Saved data entries
━━━━━━━━
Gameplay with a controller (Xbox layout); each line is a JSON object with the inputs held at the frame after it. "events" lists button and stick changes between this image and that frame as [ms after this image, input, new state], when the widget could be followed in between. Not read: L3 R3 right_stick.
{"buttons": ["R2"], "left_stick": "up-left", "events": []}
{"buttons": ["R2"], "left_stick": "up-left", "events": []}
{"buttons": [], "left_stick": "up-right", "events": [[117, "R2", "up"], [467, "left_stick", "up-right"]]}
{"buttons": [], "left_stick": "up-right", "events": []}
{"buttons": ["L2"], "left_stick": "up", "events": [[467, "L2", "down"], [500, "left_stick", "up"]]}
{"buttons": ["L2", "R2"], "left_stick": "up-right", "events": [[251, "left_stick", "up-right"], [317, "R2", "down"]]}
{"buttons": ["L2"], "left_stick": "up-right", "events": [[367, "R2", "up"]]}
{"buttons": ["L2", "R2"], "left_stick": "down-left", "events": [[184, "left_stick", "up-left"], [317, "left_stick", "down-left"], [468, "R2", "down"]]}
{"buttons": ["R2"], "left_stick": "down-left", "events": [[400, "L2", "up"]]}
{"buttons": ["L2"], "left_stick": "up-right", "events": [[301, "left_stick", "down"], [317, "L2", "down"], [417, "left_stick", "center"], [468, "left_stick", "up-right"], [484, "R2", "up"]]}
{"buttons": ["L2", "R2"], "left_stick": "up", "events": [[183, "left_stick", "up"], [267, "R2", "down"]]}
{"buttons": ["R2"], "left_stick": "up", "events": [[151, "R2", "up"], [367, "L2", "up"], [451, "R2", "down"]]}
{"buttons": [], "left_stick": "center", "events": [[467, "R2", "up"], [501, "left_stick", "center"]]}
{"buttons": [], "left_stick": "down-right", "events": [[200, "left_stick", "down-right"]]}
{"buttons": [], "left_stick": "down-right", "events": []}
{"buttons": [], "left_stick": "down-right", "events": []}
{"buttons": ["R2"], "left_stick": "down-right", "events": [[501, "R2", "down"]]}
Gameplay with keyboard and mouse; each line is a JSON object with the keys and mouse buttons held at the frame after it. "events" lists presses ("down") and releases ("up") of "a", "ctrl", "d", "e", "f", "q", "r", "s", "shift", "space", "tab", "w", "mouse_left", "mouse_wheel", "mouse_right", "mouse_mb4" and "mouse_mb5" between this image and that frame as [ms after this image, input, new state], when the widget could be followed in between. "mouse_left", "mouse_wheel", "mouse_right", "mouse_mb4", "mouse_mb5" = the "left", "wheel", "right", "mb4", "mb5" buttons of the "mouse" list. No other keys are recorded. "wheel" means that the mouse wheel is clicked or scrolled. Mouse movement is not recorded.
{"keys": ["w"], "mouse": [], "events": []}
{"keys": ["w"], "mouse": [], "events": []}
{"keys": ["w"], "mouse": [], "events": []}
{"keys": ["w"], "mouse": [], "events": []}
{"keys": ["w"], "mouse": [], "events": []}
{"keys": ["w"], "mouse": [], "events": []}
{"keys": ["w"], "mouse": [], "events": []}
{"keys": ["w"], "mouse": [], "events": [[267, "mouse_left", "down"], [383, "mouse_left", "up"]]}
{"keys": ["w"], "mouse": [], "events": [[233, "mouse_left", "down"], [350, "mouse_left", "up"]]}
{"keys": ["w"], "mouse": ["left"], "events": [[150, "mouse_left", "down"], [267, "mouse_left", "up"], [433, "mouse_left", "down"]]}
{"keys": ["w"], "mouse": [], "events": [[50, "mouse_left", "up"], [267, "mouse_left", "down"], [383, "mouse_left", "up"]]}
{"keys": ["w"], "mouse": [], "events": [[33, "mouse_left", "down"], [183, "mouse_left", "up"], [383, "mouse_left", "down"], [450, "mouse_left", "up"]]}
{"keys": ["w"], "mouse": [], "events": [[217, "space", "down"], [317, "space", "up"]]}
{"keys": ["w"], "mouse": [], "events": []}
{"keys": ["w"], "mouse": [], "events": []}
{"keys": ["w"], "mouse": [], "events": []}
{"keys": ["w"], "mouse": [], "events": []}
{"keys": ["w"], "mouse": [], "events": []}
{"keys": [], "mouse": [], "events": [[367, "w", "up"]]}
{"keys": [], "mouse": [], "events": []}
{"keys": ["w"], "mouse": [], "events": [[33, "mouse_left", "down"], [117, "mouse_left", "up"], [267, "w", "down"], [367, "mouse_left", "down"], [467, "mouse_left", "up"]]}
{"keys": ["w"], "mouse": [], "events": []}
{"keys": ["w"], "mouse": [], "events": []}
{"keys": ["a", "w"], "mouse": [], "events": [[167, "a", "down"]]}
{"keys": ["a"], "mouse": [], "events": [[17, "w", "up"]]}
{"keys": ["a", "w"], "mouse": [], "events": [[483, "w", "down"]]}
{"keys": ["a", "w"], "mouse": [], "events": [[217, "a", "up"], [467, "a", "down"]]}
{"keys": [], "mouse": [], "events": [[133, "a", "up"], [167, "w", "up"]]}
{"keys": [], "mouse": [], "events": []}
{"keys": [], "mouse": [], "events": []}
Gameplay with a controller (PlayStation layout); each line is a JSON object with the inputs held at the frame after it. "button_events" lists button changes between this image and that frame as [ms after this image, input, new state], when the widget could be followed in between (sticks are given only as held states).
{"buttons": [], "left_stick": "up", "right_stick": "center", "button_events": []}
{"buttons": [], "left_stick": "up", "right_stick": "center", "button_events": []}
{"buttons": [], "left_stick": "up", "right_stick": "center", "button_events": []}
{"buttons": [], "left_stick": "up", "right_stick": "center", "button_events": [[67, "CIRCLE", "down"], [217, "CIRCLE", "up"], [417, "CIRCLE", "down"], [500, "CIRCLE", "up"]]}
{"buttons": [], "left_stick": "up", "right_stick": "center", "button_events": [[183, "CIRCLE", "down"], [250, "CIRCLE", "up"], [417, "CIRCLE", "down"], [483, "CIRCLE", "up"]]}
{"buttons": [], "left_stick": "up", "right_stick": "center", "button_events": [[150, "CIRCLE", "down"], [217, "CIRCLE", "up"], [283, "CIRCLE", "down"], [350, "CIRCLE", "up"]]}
━━━━━━━━
Reproduce the data shown above with every line intact.

● RESPONSE TO THE TASK
Gameplay with a controller (Xbox layout); each line is a JSON object with the inputs held at the frame after it. "events" lists button and stick changes between this image and that frame as [ms after this image, input, new state], when the widget could be followed in between. Not read: L3 R3 right_stick.
{"buttons": ["R2"], "left_stick": "up-left", "events": []}
{"buttons": ["R2"], "left_stick": "up-left", "events": []}
{"buttons": [], "left_stick": "up-right", "events": [[117, "R2", "up"], [467, "left_stick", "up-right"]]}
{"buttons": [], "left_stick": "up-right", "events": []}
{"buttons": ["L2"], "left_stick": "up", "events": [[467, "L2", "down"], [500, "left_stick", "up"]]}
{"buttons": ["L2", "R2"], "left_stick": "up-right", "events": [[251, "left_stick", "up-right"], [317, "R2", "down"]]}
{"buttons": ["L2"], "left_stick": "up-right", "events": [[367, "R2", "up"]]}
{"buttons": ["L2", "R2"], "left_stick": "down-left", "events": [[184, "left_stick", "up-left"], [317, "left_stick", "down-left"], [468, "R2", "down"]]}
{"buttons": ["R2"], "left_stick": "down-left", "events": [[400, "L2", "up"]]}
{"buttons": ["L2"], "left_stick": "up-right", "events": [[301, "left_stick", "down"], [317, "L2", "down"], [417, "left_stick", "center"], [468, "left_stick", "up-right"], [484, "R2", "up"]]}
{"buttons": ["L2", "R2"], "left_stick": "up", "events": [[183, "left_stick", "up"], [267, "R2", "down"]]}
{"buttons": ["R2"], "left_stick": "up", "events": [[151, "R2", "up"], [367, "L2", "up"], [451, "R2", "down"]]}
{"buttons": [], "left_stick": "center", "events": [[467, "R2", "up"], [501, "left_stick", "center"]]}
{"buttons": [], "left_stick": "down-right", "events": [[200, "left_stick", "down-right"]]}
{"buttons": [], "left_stick": "down-right", "events": []}
{"buttons": [], "left_stick": "down-right", "events": []}
{"buttons": ["R2"], "left_stick": "down-right", "events": [[501, "R2", "down"]]}
Gameplay with keyboard and mouse; each line is a JSON object with the keys and mouse buttons held at the frame after it. "events" lists presses ("down") and releases ("up") of "a", "ctrl", "d", "e", "f", "q", "r", "s", "shift", "space", "tab", "w", "mouse_left", "mouse_wheel", "mouse_right", "mouse_mb4" and "mouse_mb5" between this image and that frame as [ms after this image, input, new state], when the widget could be followed in between. "mouse_left", "mouse_wheel", "mouse_right", "mouse_mb4", "mouse_mb5" = the "left", "wheel", "right", "mb4", "mb5" buttons of the "mouse" list. No other keys are recorded. "wheel" means that the mouse wheel is clicked or scrolled. Mouse movement is not recorded.
{"keys": ["w"], "mouse": [], "events": []}
{"keys": ["w"], "mouse": [], "events": []}
{"keys": ["w"], "mouse": [], "events": []}
{"keys": ["w"], "mouse": [], "events": []}
{"keys": ["w"], "mouse": [], "events": []}
{"keys": ["w"], "mouse": [], "events": []}
{"keys": ["w"], "mouse": [], "events": []}
{"keys": ["w"], "mouse": [], "events": [[267, "mouse_left", "down"], [383, "mouse_left", "up"]]}
{"keys": ["w"], "mouse": [], "events": [[233, "mouse_left", "down"], [350, "mouse_left", "up"]]}
{"keys": ["w"], "mouse": ["left"], "events": [[150, "mouse_left", "down"], [267, "mouse_left", "up"], [433, "mouse_left", "down"]]}
{"keys": ["w"], "mouse": [], "events": [[50, "mouse_left", "up"], [267, "mouse_left", "down"], [383, "mouse_left", "up"]]}
{"keys": ["w"], "mouse": [], "events": [[33, "mouse_left", "down"], [183, "mouse_left", "up"], [383, "mouse_left", "down"], [450, "mouse_left", "up"]]}
{"keys": ["w"], "mouse": [], "events": [[217, "space", "down"], [317, "space", "up"]]}
{"keys": ["w"], "mouse": [], "events": []}
{"keys": ["w"], "mouse": [], "events": []}
{"keys": ["w"], "mouse": [], "events": []}
{"keys": ["w"], "mouse": [], "events": []}
{"keys": ["w"], "mouse": [], "events": []}
{"keys": [], "mouse": [], "events": [[367, "w", "up"]]}
{"keys": [], "mouse": [], "events": []}
{"keys": ["w"], "mouse": [], "events": [[33, "mouse_left", "down"], [117, "mouse_left", "up"], [267, "w", "down"], [367, "mouse_left", "down"], [467, "mouse_left", "up"]]}
{"keys": ["w"], "mouse": [], "events": []}
{"keys": ["w"], "mouse": [], "events": []}
{"keys": ["a", "w"], "mouse": [], "events": [[167, "a", "down"]]}
{"keys": ["a"], "mouse": [], "events": [[17, "w", "up"]]}
{"keys": ["a", "w"], "mouse": [], "events": [[483, "w", "down"]]}
{"keys": ["a", "w"], "mouse": [], "events": [[217, "a", "up"], [467, "a", "down"]]}
{"keys": [], "mouse": [], "events": [[133, "a", "up"], [167, "w", "up"]]}
{"keys": [], "mouse": [], "events": []}
{"keys": [], "mouse": [], "events": []}
Gameplay with a controller (PlayStation layout); each line is a JSON object with the inputs held at the frame after it. "button_events" lists button changes between this image and that frame as [ms after this image, input, new state], when the widget could be followed in between (sticks are given only as held states).
{"buttons": [], "left_stick": "up", "right_stick": "center", "button_events": []}
{"buttons": [], "left_stick": "up", "right_stick": "center", "button_events": []}
{"buttons": [], "left_stick": "up", "right_stick": "center", "button_events": []}
{"buttons": [], "left_stick": "up", "right_stick": "center", "button_events": [[67, "CIRCLE", "down"], [217, "CIRCLE", "up"], [417, "CIRCLE", "down"], [500, "CIRCLE", "up"]]}
{"buttons": [], "left_stick": "up", "right_stick": "center", "button_events": [[183, "CIRCLE", "down"], [250, "CIRCLE", "up"], [417, "CIRCLE", "down"], [483, "CIRCLE", "up"]]}
{"buttons": [], "left_stick": "up", "right_stick": "center", "button_events": [[150, "CIRCLE", "down"], [217, "CIRCLE", "up"], [283, "CIRCLE", "down"], [350, "CIRCLE", "up"]]}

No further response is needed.